Musical interaction is a combination of singing, music, movement and improvisation. The ‘partner’ is observed to see what they are interested in – it could be a toy, movement, or pattern –this is incorporated into song or play to capture their imagination. Getting onto the wavelength of a person with autism takes time and effort, but once you have used your own creativity to unite with them, the most unhappy or troubled individuals will start to open up. At Rosehill, one of the first pupils I worked with was 11 year old Paul. I’d first encountered Paul a year earlier in his previous school and he was obviously unhappy; he never talked to or played with the other children and he used to pace up and down repeatedly at the edge of the room.

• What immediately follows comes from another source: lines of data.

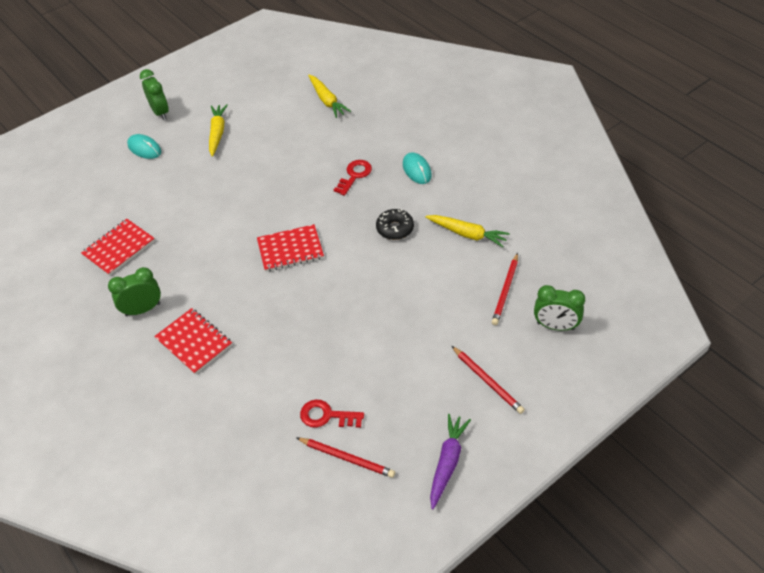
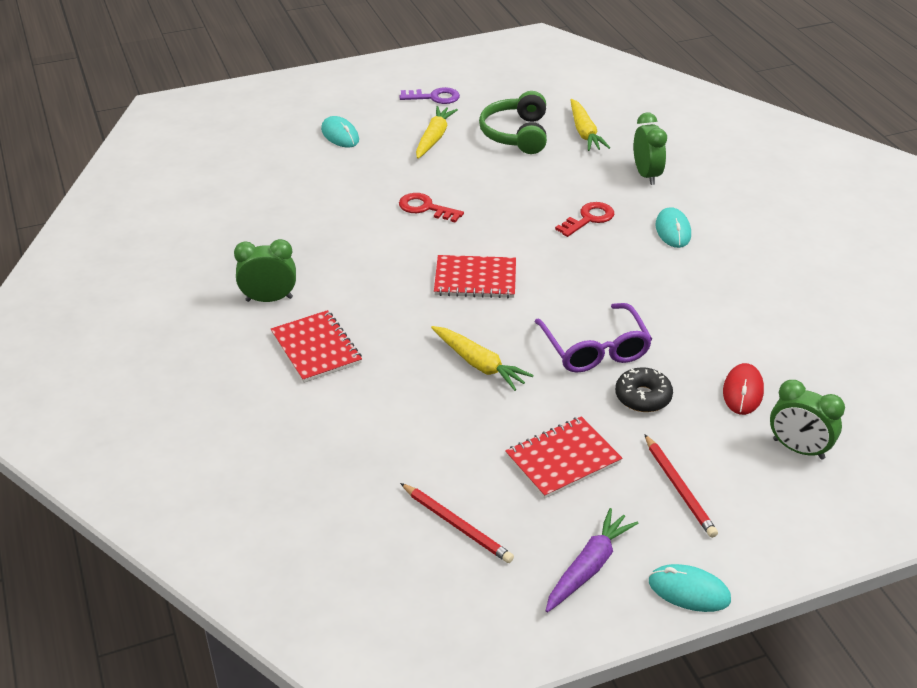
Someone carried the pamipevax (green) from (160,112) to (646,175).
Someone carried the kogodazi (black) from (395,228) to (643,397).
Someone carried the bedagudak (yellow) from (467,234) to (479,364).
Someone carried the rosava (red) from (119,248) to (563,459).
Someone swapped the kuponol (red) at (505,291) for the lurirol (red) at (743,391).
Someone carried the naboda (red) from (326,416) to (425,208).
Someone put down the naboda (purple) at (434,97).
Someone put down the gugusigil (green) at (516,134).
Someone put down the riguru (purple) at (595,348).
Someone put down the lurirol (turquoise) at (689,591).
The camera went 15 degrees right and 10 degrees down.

When I entered the classroom for the first time I sat at one end of the table, and he at the other. Paul leant over a little toy bear and didn’t look up. The bear made a laughing sound he liked, but when the sound stopped he became very distressed. So I began by tapping my fingers slowly towards him and then stopped. I’d start again, get faster and closer, and then stopped again. I then sang an improvised tune that matched the rhythm of my tapping. Every now and again he’d look up to see what I was doing, and when he did I’d do something else interesting, like dance my hands towards him. Paul watched me for two whole minutes, which was a turning point because no one had seen him freely focus on a human being for that long before. He then threw the bear to me and our interaction began. After five days of workshops like this, Paul began to communicate with me – intangibly at first – but I’d repeat things back to him and he began to respond. All the tension left his body and it was amazing. Paul was a funny and intelligent boy but there was so much anxiety that had to come out. The musical interaction gave him the opportunity - and a voice.

I worked with autism academic Nick Hodge, to shape an eight-step programme called ‘P.A.R.T.N.E.R.S’. The steps are: Preparing; Assessing; Responding; Timing; New Directions; Empathy and Equal Exchange; Releasing and Settling Back. A selection of carers, parents, and teaching staff are learning the programme, so they can help more pupils in need. Andy Sloan said: “When you are working with these children everyday and getting no response, it is really hard to stay motivated and positive. Isabel and her team have helped us make a breakthrough, and we are all keen to take it forward – and have actually built a special arts space to enable us to do so. It’s all about tuning in to the person with autism and communicating in a way they understand and enjoy, whilst not expecting them to change to meet our needs. It’s us that need to change – not them.”